Madame, je vous raime tant !
Mais ne le dites pas pourtant,
Les musailles ont des rozeilles.
...............................
Je chante comme un pazoquet.
...............................
Ha ! cœur plus dur qu’un potizon !


Il ne faut pas croire que ce fut là une pure affectation. Notre langue a conservé de cette contagion quelques traces durables. Si les cartes de France inscrivent aujourd’hui des endroits appelés Baroche (anciennement Basoche, Basilica) ; si, d’autre part, il y a une île de Guernesey (au XIIe siècle Guernerey)[1], si nous disons une chaise au lieu d’une chaire (du latin cathedra), des bésicles et non des béricles (de la pierre précieuse nommée beryllus par les Romains), ce sont les restes et comme les marques de la maladie. Elle n’a pas duré pourtant : c’est ce que les mêmes phonéticiens expriment en disant que l’s a été guérie. Mais la guérison même prouve que les lois dont il s’agit n’ont rien d’immuable. Les mouvements de la mode, les fluctuations du goût fourniraient une idée plus exacte de ces revirements de la phonétique.
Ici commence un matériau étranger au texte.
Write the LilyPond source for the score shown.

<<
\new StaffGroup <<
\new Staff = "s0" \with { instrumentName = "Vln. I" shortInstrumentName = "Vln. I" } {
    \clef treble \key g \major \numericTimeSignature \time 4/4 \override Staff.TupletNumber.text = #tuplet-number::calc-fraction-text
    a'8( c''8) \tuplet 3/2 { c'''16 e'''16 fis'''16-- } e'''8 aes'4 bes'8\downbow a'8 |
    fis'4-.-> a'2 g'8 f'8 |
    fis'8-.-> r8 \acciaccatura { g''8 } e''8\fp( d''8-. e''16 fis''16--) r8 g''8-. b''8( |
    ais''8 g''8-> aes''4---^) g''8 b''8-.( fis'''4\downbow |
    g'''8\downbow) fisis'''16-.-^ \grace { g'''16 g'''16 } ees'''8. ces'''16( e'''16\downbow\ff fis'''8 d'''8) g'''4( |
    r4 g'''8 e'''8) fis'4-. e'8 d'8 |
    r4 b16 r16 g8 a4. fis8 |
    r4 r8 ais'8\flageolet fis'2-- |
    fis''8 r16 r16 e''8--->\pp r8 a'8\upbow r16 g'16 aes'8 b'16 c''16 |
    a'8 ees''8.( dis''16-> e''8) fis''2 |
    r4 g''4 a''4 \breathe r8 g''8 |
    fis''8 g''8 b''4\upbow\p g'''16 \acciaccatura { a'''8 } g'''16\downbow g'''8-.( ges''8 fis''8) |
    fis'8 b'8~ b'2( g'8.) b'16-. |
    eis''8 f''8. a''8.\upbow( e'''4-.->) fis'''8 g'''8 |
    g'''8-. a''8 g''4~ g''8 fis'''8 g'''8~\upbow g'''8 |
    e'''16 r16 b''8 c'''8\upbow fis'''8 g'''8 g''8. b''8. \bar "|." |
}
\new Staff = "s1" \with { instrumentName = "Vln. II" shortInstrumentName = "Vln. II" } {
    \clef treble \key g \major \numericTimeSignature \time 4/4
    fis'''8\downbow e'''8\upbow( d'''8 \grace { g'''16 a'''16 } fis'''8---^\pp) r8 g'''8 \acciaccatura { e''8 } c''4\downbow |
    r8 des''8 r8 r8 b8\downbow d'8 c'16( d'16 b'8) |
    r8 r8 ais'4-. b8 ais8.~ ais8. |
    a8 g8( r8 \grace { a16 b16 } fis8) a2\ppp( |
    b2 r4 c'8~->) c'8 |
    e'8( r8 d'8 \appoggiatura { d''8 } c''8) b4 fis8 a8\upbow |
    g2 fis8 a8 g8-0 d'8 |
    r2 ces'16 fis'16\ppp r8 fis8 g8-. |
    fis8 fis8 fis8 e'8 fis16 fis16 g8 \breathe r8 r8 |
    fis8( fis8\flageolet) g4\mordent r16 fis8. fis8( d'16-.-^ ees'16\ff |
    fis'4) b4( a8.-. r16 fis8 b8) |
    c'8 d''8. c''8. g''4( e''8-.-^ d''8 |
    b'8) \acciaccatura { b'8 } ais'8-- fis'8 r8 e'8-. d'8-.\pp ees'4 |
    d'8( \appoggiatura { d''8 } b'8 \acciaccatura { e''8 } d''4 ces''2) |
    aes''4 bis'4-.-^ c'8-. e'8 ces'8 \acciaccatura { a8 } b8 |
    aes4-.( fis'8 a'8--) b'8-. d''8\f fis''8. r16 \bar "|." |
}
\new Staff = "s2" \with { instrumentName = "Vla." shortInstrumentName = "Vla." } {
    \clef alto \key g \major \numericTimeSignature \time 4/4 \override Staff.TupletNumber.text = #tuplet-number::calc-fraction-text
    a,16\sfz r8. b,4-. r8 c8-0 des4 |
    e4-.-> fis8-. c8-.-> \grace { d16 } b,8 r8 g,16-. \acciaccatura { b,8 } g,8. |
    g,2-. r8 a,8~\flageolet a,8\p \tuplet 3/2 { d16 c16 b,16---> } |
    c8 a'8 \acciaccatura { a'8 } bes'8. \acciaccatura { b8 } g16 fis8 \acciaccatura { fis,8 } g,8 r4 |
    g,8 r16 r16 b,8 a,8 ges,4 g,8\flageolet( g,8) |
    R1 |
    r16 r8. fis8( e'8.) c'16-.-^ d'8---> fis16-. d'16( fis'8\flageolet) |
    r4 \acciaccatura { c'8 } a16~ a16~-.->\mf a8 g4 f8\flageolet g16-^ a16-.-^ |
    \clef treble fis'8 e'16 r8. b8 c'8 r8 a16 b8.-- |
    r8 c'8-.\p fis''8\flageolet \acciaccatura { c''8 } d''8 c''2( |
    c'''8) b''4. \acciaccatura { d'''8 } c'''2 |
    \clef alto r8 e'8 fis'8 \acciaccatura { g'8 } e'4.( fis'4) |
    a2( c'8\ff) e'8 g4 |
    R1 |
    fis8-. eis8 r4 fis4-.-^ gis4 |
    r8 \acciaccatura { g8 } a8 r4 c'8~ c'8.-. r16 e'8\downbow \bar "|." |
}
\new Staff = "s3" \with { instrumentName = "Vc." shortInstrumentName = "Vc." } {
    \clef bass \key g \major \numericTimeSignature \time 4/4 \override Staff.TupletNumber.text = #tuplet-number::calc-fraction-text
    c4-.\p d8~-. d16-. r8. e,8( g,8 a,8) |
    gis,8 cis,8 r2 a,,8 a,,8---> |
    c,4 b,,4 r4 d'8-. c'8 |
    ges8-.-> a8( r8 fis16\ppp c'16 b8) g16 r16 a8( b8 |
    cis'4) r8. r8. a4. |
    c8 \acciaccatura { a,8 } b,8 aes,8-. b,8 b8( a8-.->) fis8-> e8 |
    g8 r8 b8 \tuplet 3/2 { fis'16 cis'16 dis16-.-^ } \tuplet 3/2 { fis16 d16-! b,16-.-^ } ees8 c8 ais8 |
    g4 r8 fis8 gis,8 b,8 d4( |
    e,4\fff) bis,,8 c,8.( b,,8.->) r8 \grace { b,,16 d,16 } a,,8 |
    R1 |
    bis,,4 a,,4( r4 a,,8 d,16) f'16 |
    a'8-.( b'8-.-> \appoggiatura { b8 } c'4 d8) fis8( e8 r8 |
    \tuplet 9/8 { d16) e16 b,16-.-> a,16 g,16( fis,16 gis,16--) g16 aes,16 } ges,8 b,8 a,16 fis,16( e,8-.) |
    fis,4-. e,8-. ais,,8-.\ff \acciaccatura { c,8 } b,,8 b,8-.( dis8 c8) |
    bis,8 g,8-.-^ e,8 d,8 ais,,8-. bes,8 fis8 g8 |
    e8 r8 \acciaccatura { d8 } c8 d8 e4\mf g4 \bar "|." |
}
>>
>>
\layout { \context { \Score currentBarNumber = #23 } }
Ce n’est pas ici le lieu de traiter une question fort controversée entre linguistes, si, oui ou non, les lois de la phonétique sont susceptibles d’exceptions. À vrai dire, nous ne voyons pas très bien où peut conduire ce débat, puisque les exceptions sont reconnues des deux parts : seulement les uns leur font une place, et les autres s’en débarrassent en les récusant sous un prétexte ou sous un autre. Ce sont des mots qui ne doivent pas compter parce qu’ils sont d’origine demi-savante, ou parce qu’ils viennent de quelque

  1. Cette r voisine de z existe encore aujourd’hui dans le patois normand de la Hague. Voir l’étude de M. Jean Fleury, la Presqu’île de la Manche et l’archipel anglo-normand, p. 25.